I'm looking at the space of all real sequences who's sum absolutely converges, with the inner product $\langle a, b\rangle=\Sigma_{k=1}^{\infty} a_{k}b_{k}$ . On this space, I define the linear functional that maps any sequence to its sum.

It's pretty easy to see that the functional could hypothetically by represented as an inner product with the sequence: $(b_{n})=(1, 1, 1,...)$. But because this sequence is not a part of the vector space, the inner product is not defined on it.

Do you think this example is correct? If it is, how would you prove that there can't be some other vector that can represent this functional? I'm completely new to this world of content, so any feedback would be appreciated (namely, if I made some mistake, please explain where it is and if there's a way to get around it somehow by changing parts of the example).

Thanks in advance!

Answer 1

Yes, it's correct. To prove this functional can't be represented by any other vector, consider what the functional does to $e_j$ which has $1$ in position $j$ and $0$ everywhere else.

Answer 2

It is true that $f : \ell^1 \to \mathbb{R}$ given by $f(x_i)_i = \sum_{i=1}^\infty x_i$ cannot be represented by scalar multiplication with a vector $\ell^1$, and that the only candidate is $(1, 1, \ldots )$.
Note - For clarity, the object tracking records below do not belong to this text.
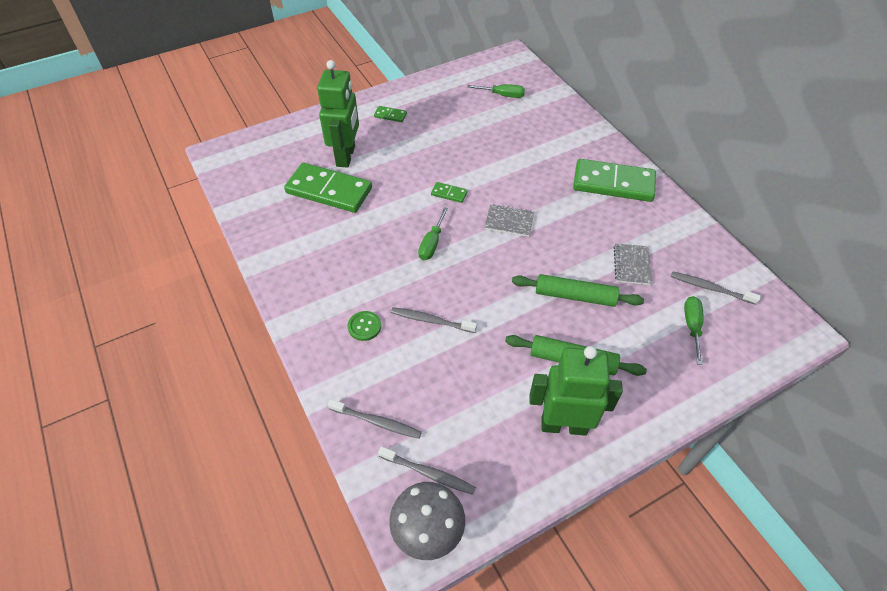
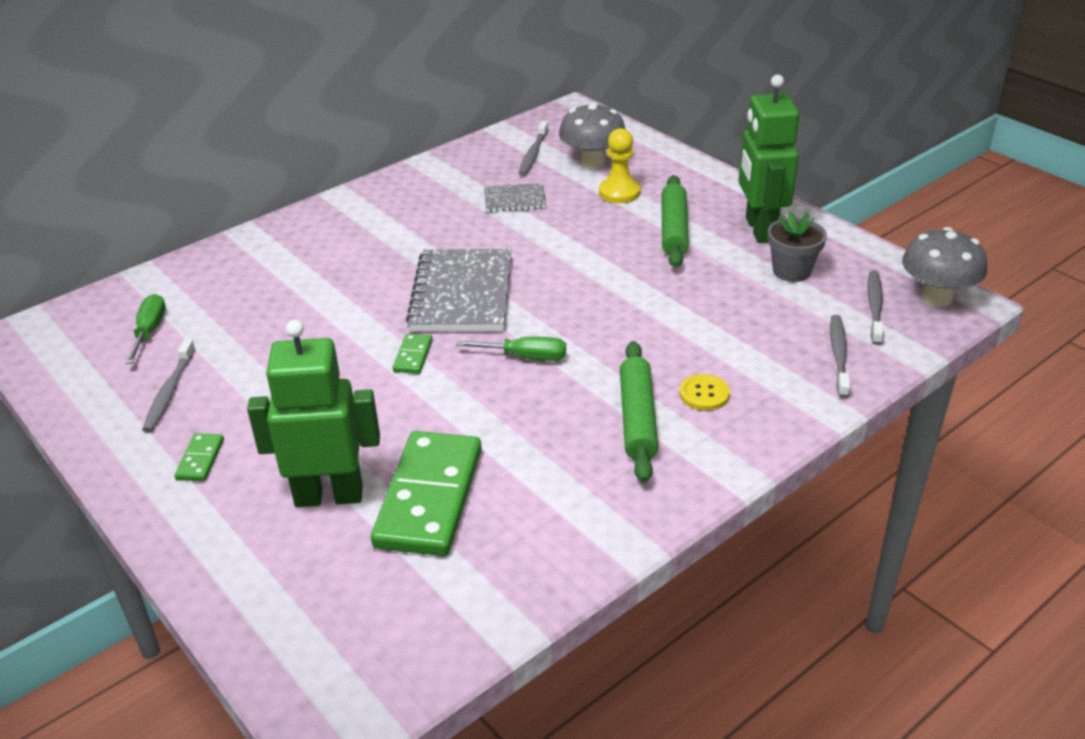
camera: 100 degrees left, 15 degrees down
(364, 326) = (704, 394): green button -> yellow button
(431, 320) = (666, 336): grey toothbrush -> grey toothbrush (169, 392)
(494, 428) = (791, 271): none -> grey flower pot
(509, 221) = (462, 294): grey notebook -> grey notebook, size x1.92
(575, 296) = (579, 234): green rolling pin -> green rolling pin (637, 419)
(613, 183) = (368, 218): green domino -> none
(638, 335) = (619, 192): none -> yellow pawn
(692, 326) = (592, 163): green screwdriver -> grey mushroom

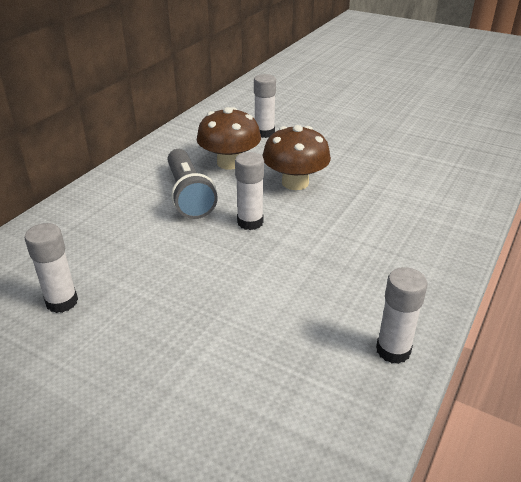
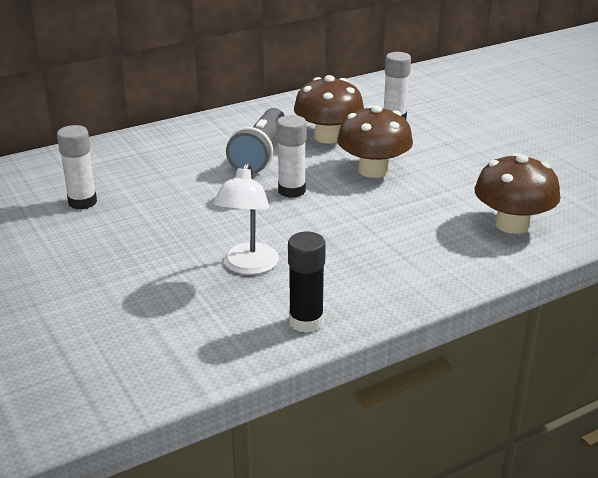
camera: 30 degrees right, 5 degrees down
(289, 312) = (248, 266): none -> white lamp
(393, 350) = (306, 322): white glue stick -> black glue stick
(439, 198) = (512, 224): none -> brown mushroom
However, this example isn't as interesting because $f$ isn't a bounded linear functional on $\ell^1$ in the first place (remember, you're looking at $\ell^1$ equipped with the $\ell^2$ norm!).

Consider $x_n = \left(1, \frac12, \ldots, \frac1n, 0,0, \ldots\right) \in \ell^1$. We have $\|x_n\|_2 = \sum_{i=1}^n \frac1{i^2} \le \frac{\pi^2}6$ but $|f(x_n)| = \sum_{i=1}^n \frac1i$ which is unbounded as $n \to \infty$.

The Riesz representation theorem claims nothing about unbounded functionals.